Masyarakatnya hidup dalam keadaan damai dan sejahtera.
Sekarang,
Jaka Someh telah berubah menjadi sosok tokoh yang sangat di hormati di Kampung
Kahuripan dan sekitarnya. Seorang tokoh pembangunan masyarakat.
Setelah
menikmati hidangan makan, Ki jaya Kusuma dan rombongannya kemudian
dipersilahkan untuk beristirahat di kamarnya masing-masing, yang telah
disediakan oleh Jaka Someh bersama kru-nya.
Malam
itu, Jaka Someh mengajak Jalu untuk berkelililng kampung sambil menikmati
indahnya malam di Bukit Kahuripan. Jalu merasa bangga, setelah tahu kalau
Bapaknya telah menjadi seorang tokoh yang sangat dihormati di wilayah kampung
kahuripan dan sekitarnya.
Ada
rasa bahagia yang terpancar di wajah jaka Someh, karena bisa bertemu kembali
dengan anaknya.
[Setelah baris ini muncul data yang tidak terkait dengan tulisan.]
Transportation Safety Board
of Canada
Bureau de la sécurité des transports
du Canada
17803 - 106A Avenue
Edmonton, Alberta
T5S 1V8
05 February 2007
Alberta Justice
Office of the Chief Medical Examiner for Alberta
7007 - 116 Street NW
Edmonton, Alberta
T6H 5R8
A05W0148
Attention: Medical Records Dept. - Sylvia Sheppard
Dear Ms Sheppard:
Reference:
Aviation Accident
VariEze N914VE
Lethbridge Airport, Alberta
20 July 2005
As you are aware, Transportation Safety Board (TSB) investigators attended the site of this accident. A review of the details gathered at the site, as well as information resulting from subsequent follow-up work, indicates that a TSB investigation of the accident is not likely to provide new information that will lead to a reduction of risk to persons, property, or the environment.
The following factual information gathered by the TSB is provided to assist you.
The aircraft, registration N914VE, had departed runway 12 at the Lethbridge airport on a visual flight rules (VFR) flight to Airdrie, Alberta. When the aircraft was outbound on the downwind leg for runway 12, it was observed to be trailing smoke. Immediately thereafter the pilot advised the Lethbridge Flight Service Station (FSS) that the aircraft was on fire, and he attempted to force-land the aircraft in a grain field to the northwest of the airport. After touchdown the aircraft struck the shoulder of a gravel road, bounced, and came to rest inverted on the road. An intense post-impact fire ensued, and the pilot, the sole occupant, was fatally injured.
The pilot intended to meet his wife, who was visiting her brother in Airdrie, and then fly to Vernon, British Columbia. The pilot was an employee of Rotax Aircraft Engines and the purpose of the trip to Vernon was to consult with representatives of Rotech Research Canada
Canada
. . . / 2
Meskipun Jalu memang bukan anak kandungnya, tapi Jaka Somehlah
yang telah merawatnya semenjak lahir. Menyuapi makan, memandikan, mengajarinya
berjalan, berbicara, bahkan mencebokinya. Jaka Somehlah yang dulu biasa
menggendongnya, membawa pergi berkeliling kampung cikaret. Jaka Someh juga yang
menemani Jalu bermain, serta yang menina-bobokannya sampai dia tertidur pulas.
Meskipun
Jalu sekarang sudah besar, namun perlakuan Jaka Someh kepada Jalu masih seperti
dulu, seperti perlakuan seorang ayah kepada seorang balitanya. Yakni masih
memanjakannya.
Jaka
Someh bersyukur, Jalu sekarang sudah tumbuh menjadi remaja yang memiliki budi
pekerti yang baik. Tidak seperti dirinya yang sering merasa sungkan dan banyak
mengalah kepada orang lain, anaknya ternyata memiliki sifat yang tegas dan
berwibawa.
Esok
harinya, Ki Jaya Kusuma berdiskusi lagi dengan Jaka Someh, membicarakan teknis
undangan kepada para pendekar. Mereka berencana untuk mengundang para pendekar
untuk berkumpul dan menginap di bukit Kahuripan.
Dari
hasil diskusi tersebut, Ki Jaya Kusuma akan
mengutus beberapa murid seniornya untuk menemui Ki Buyut Putih dan
Rombongan pendekar lainnya, untuk
menyampaikan surat undangan kepada mereka agar bersedia berkumpul di Penginapan
Bukit Kahuripan. Semua akomodasi dan penginapannya gratis karena sudah di jamin
oleh seseorang yang kaya, berasal dari kampung Kahuripan.